I would tell you to sit down before you read this blog, but it seems “Sitting for eight or more hours a day can be deadly” (Washington Post).
As a child of the “Just Say No” campaign, it was hard to imagine smoking adults. Of course soon enough I was surrounded by smoking teenagers (who often embraced Marijuana, since cigarettes were deadly…). Yet I had an understanding of my grandparent’s generation. They were addicted before the implications were apparent. They started and were hooked long before studies connected smoking to lung cancer. You might have argued a product that brings fits of coughing should not be inhaled. But, as a counter argument, exercising is painful at first.
This idea of not understanding the consequences, makes me wonder about my current actions. I worry about the day when coffee will become linked to some horrible disease. How will I explain to my grandchild why “grumps” still drinks black death? (I am not very hopeful on kicking the habit…)
There are real warning signs that to point to environmental calamity. Just today the UN released a report that CO2 levels continue to rise and last year showed the biggest year to year increase in thirty years. Yet I never pause driving my car. So I may someday need to explain my affinity for fossil fuel powered automobiles.

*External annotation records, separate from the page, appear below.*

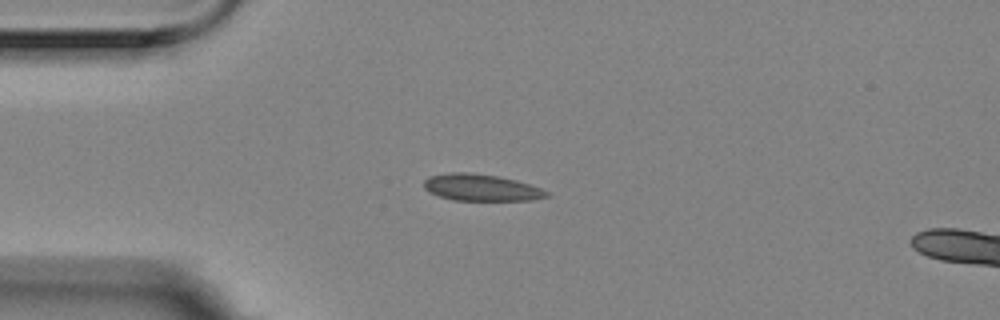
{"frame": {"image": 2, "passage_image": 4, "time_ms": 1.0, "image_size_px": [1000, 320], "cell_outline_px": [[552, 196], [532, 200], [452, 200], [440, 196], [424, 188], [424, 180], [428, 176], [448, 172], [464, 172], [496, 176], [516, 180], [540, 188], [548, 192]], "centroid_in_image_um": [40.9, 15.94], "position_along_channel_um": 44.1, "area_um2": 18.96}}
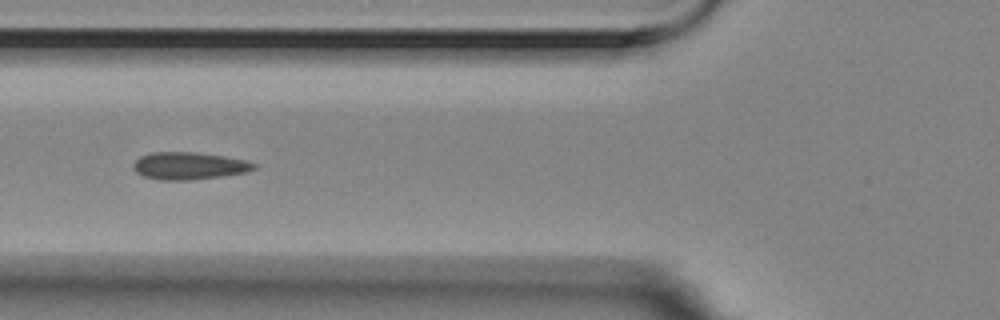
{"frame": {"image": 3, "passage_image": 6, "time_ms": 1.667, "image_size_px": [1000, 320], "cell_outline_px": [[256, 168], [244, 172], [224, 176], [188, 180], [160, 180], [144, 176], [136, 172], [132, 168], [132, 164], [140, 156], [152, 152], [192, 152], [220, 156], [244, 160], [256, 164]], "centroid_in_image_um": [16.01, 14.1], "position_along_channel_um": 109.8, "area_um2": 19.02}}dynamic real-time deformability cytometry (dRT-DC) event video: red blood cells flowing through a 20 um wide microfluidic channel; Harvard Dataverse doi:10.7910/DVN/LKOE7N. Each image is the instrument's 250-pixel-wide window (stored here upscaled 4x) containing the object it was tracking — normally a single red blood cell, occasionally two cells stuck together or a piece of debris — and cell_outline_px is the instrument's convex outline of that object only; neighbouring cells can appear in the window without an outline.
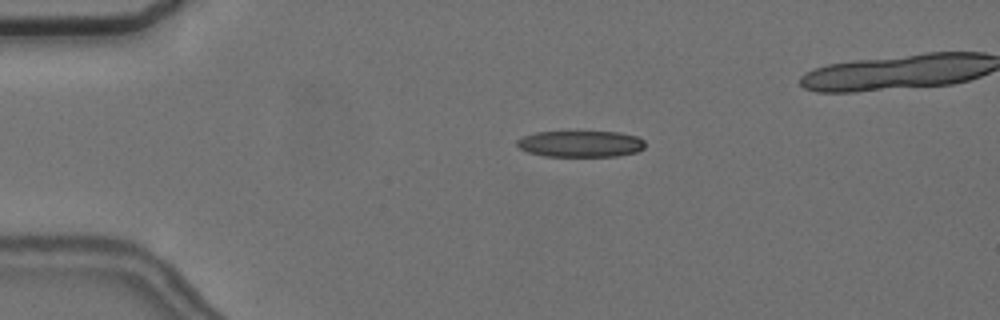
{"species": "common noctule bat (a hibernating species)", "species_latin": "Nyctalus noctula", "temperature_condition": "cold", "stored_images_in_passage": 6, "camera_frame_rate_fps": 3000, "um_per_image_px": 0.085, "animal": {"sex": "female", "body_mass_g": 24.6, "forearm_length_mm": 56.2}, "frame": {"image": 1, "passage_image": 4, "time_ms": 3.667, "image_size_px": [1000, 320], "cell_outline_px": [[644, 148], [636, 152], [616, 156], [544, 156], [528, 152], [520, 148], [516, 144], [516, 140], [524, 136], [536, 132], [620, 132], [636, 136], [644, 140]], "centroid_in_image_um": [49.35, 12.23], "position_along_channel_um": 35.7, "area_um2": 19.59}}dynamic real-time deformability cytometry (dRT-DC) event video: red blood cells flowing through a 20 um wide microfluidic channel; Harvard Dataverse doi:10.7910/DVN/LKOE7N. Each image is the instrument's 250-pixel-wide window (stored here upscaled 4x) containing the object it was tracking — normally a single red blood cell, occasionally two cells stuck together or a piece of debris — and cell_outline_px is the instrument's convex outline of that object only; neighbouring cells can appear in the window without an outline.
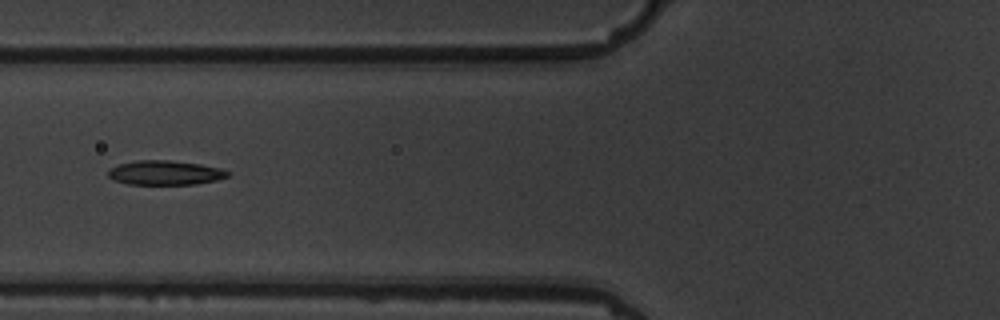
{"species": "common noctule bat (a hibernating species)", "species_latin": "Nyctalus noctula", "temperature_condition": "warm", "stored_images_in_passage": 8, "camera_frame_rate_fps": 3000, "um_per_image_px": 0.085, "animal": {"sex": "male", "body_mass_g": 19.5, "forearm_length_mm": 54.6}, "frame": {"image": 1, "passage_image": 6, "time_ms": 5.667, "image_size_px": [1000, 320], "cell_outline_px": [[232, 172], [228, 176], [216, 180], [196, 184], [128, 184], [116, 180], [108, 176], [108, 172], [116, 164], [136, 160], [168, 160], [200, 164], [220, 168]], "centroid_in_image_um": [14.05, 14.67], "position_along_channel_um": 111.8, "area_um2": 16.94}}
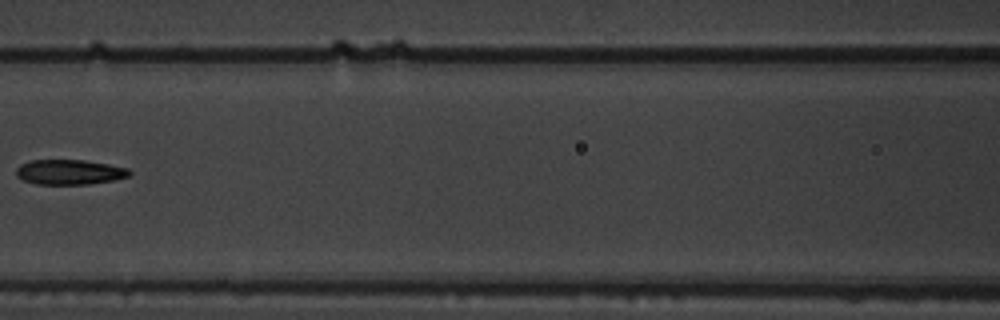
{"frame": {"image": 2, "passage_image": 7, "time_ms": 7.0, "image_size_px": [1000, 320], "cell_outline_px": [[132, 172], [128, 176], [116, 180], [88, 184], [36, 184], [24, 180], [16, 176], [16, 168], [20, 164], [32, 160], [84, 160], [108, 164], [128, 168]], "centroid_in_image_um": [5.91, 14.62], "position_along_channel_um": 160.7, "area_um2": 16.53}}
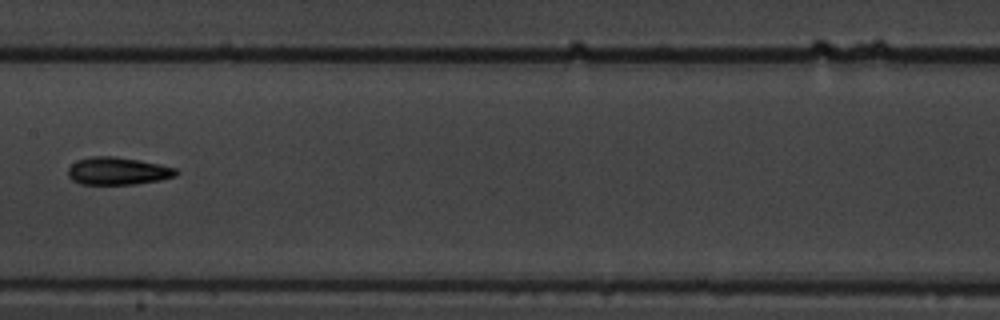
{"frame": {"image": 3, "passage_image": 8, "time_ms": 8.0, "image_size_px": [1000, 320], "cell_outline_px": [[180, 172], [176, 176], [160, 180], [136, 184], [80, 184], [72, 180], [68, 176], [68, 168], [76, 160], [92, 156], [112, 156], [140, 160], [176, 168]], "centroid_in_image_um": [10.01, 14.54], "position_along_channel_um": 197.4, "area_um2": 17.46}}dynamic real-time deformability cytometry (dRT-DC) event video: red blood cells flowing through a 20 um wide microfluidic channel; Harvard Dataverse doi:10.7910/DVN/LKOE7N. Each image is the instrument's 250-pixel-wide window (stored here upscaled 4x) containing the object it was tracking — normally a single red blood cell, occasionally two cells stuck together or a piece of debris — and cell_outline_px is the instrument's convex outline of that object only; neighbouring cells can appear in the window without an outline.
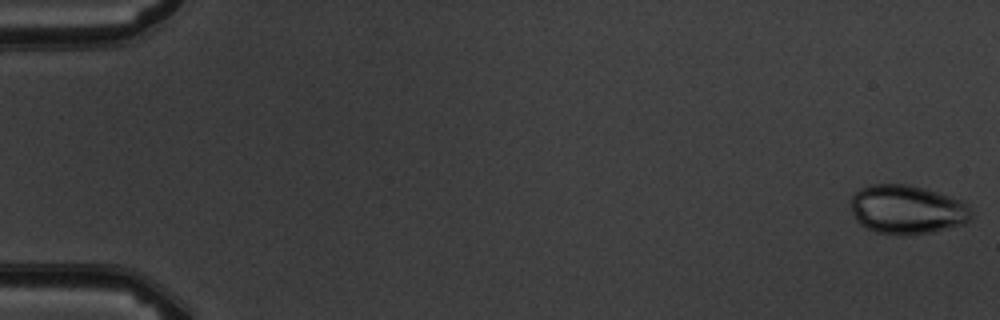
{"species": "common noctule bat (a hibernating species)", "species_latin": "Nyctalus noctula", "temperature_condition": "warm", "stored_images_in_passage": 5, "camera_frame_rate_fps": 3000, "um_per_image_px": 0.085, "animal": {"sex": "male", "body_mass_g": 19.5, "forearm_length_mm": 54.6}, "frame": {"image": 1, "passage_image": 1, "time_ms": 0.0, "image_size_px": [1000, 320], "cell_outline_px": [[972, 216], [964, 224], [932, 232], [908, 236], [896, 236], [876, 232], [864, 228], [856, 220], [852, 212], [852, 196], [860, 188], [872, 184], [908, 184], [924, 188], [964, 200], [972, 212]], "centroid_in_image_um": [77.11, 17.83], "position_along_channel_um": 7.9, "area_um2": 34.85}}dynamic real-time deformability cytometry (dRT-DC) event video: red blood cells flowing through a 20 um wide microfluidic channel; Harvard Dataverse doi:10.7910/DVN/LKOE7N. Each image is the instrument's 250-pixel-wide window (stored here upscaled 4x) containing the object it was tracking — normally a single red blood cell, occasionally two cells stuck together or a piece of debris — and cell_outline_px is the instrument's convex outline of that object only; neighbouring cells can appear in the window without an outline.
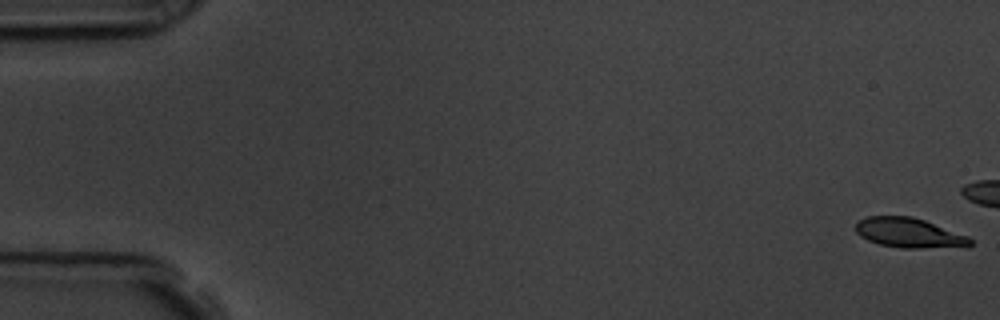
{"species": "common noctule bat (a hibernating species)", "species_latin": "Nyctalus noctula", "temperature_condition": "room temperature", "stored_images_in_passage": 16, "camera_frame_rate_fps": 3000, "um_per_image_px": 0.085, "animal": {"sex": "male", "body_mass_g": 19.5, "forearm_length_mm": 54.6}, "frame": {"image": 1, "passage_image": 1, "time_ms": 0.0, "image_size_px": [1000, 320], "cell_outline_px": [[972, 244], [968, 248], [900, 248], [880, 244], [868, 240], [860, 236], [856, 232], [856, 224], [860, 220], [868, 216], [912, 216], [924, 220], [968, 236], [972, 240]], "centroid_in_image_um": [77.33, 19.82], "position_along_channel_um": 7.7, "area_um2": 20.06}}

Add to this the potential dangers of plastics and preservatives and sitting in chairs… At some point our brains are left unable to make choices. So many decisions might lead to our early death or the world’s demise… we might as well drink another soda with a burger and fries. (Did I forget to mention obesity.)
Logic would decide “better to be safe than sorry”, but who makes safe decision? Most of us can make good decisions for other people. There is no secret to identifying the problem/solution when I counsel. Anyone could. The secret, one I often do not find, is how to motivate the person to make the right choice. As people we seem unable to make choices for our own best interest. We have so much, even too much, knowledge. But we have no idea how to wield it for our own sake. Our selfishness, our need for instant gratification, gets in the way…
Our hope must come from the outside. From the one who stands at the door and knocks. In communion with Christ even our mundane decisions should become His. Thankfully God likes to walk in the garden, which should keep me from sitting at this desk too long.